§ EXERCISE
Locate every line below that contains the string "kern", and copy each of those lines.

[Entries from a collection]
···

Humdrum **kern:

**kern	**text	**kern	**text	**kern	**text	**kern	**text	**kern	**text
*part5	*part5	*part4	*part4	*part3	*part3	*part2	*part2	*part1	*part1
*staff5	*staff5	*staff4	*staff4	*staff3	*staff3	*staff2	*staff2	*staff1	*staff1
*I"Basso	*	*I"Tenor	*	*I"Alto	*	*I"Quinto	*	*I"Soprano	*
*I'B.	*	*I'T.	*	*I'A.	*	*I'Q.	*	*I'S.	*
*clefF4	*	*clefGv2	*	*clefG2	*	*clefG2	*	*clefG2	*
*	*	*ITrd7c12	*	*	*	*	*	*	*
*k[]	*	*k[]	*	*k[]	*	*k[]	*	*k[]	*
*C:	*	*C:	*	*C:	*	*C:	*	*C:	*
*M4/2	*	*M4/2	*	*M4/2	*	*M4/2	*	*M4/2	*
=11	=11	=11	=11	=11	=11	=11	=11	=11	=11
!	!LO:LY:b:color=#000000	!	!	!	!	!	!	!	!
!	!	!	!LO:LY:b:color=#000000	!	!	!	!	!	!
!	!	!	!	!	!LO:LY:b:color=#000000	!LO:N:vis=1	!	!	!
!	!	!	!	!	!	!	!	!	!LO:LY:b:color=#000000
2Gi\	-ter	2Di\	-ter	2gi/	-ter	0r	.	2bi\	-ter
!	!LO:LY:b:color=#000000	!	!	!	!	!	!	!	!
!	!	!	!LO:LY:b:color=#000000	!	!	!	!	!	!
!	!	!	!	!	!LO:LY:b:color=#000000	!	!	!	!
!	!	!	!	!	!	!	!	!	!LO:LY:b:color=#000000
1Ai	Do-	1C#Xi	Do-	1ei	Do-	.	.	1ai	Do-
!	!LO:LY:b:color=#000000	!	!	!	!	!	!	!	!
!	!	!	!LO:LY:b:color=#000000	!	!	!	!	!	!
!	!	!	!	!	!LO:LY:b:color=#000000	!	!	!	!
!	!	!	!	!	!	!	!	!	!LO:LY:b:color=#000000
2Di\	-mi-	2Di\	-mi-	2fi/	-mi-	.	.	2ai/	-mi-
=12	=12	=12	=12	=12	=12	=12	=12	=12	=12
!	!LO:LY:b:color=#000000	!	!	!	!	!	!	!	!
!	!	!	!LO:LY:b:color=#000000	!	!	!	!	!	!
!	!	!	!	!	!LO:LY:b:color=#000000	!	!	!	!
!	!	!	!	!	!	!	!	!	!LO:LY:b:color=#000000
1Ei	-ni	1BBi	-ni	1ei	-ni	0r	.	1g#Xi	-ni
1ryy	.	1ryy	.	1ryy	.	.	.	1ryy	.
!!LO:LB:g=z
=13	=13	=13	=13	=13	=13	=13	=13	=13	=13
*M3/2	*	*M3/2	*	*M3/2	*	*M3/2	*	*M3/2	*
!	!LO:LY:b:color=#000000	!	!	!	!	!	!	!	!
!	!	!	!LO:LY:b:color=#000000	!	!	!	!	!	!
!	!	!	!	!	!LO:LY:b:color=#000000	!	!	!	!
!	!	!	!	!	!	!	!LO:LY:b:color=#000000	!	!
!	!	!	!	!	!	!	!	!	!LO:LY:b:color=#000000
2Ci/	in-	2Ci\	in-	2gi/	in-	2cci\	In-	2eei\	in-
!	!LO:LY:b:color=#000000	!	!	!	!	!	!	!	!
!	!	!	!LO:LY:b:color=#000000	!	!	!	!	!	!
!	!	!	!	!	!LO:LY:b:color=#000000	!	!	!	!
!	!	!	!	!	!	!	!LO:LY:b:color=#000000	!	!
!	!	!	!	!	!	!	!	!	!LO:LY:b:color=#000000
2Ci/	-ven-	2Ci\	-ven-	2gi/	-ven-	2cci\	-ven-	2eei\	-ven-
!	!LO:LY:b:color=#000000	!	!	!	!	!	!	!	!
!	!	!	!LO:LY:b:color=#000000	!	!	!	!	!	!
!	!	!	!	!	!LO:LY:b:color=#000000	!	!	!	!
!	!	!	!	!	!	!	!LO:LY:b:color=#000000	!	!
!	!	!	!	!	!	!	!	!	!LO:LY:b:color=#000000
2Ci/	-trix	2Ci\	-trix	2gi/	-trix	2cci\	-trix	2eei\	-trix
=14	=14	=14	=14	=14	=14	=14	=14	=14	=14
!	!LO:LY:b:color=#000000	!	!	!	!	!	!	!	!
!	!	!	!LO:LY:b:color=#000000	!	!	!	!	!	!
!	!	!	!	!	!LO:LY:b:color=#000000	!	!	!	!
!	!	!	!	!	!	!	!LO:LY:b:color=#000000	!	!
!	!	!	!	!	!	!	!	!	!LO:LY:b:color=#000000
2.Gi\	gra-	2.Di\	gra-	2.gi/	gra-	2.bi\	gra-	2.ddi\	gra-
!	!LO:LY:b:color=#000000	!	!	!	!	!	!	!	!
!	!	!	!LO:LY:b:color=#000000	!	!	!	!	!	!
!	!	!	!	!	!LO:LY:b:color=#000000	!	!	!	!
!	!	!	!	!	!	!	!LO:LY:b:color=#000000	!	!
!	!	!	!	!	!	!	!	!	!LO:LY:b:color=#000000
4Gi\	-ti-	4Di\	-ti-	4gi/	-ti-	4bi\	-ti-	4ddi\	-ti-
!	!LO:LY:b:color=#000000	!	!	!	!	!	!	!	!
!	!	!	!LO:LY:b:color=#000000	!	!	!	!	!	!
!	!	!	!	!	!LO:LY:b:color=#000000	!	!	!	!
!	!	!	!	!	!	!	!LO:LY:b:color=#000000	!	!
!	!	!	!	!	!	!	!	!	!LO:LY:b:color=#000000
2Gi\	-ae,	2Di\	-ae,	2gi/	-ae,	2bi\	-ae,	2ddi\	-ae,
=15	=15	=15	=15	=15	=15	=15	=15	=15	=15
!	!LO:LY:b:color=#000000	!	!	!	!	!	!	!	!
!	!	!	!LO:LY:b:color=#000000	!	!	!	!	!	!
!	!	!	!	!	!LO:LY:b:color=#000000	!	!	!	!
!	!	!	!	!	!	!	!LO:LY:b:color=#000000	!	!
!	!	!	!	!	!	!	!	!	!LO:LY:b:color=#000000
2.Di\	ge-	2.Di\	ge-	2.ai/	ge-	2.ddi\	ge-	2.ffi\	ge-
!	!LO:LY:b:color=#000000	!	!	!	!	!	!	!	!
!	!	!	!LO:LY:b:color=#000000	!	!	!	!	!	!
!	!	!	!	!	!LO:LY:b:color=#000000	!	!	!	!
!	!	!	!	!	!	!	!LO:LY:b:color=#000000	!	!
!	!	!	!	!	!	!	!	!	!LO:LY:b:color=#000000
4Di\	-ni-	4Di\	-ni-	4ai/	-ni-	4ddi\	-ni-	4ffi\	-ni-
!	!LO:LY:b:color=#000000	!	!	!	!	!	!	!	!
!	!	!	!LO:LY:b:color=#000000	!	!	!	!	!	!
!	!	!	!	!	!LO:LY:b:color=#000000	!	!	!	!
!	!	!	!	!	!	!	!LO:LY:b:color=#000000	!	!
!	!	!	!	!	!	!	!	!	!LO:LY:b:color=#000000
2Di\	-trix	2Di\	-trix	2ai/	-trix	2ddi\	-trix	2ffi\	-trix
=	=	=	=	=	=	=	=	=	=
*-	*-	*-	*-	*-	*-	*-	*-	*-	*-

···

§ COMPLETED TASK
Humdrum **kern:
**kern	**text	**kern	**text	**kern	**text	**kern	**text	**kern	**text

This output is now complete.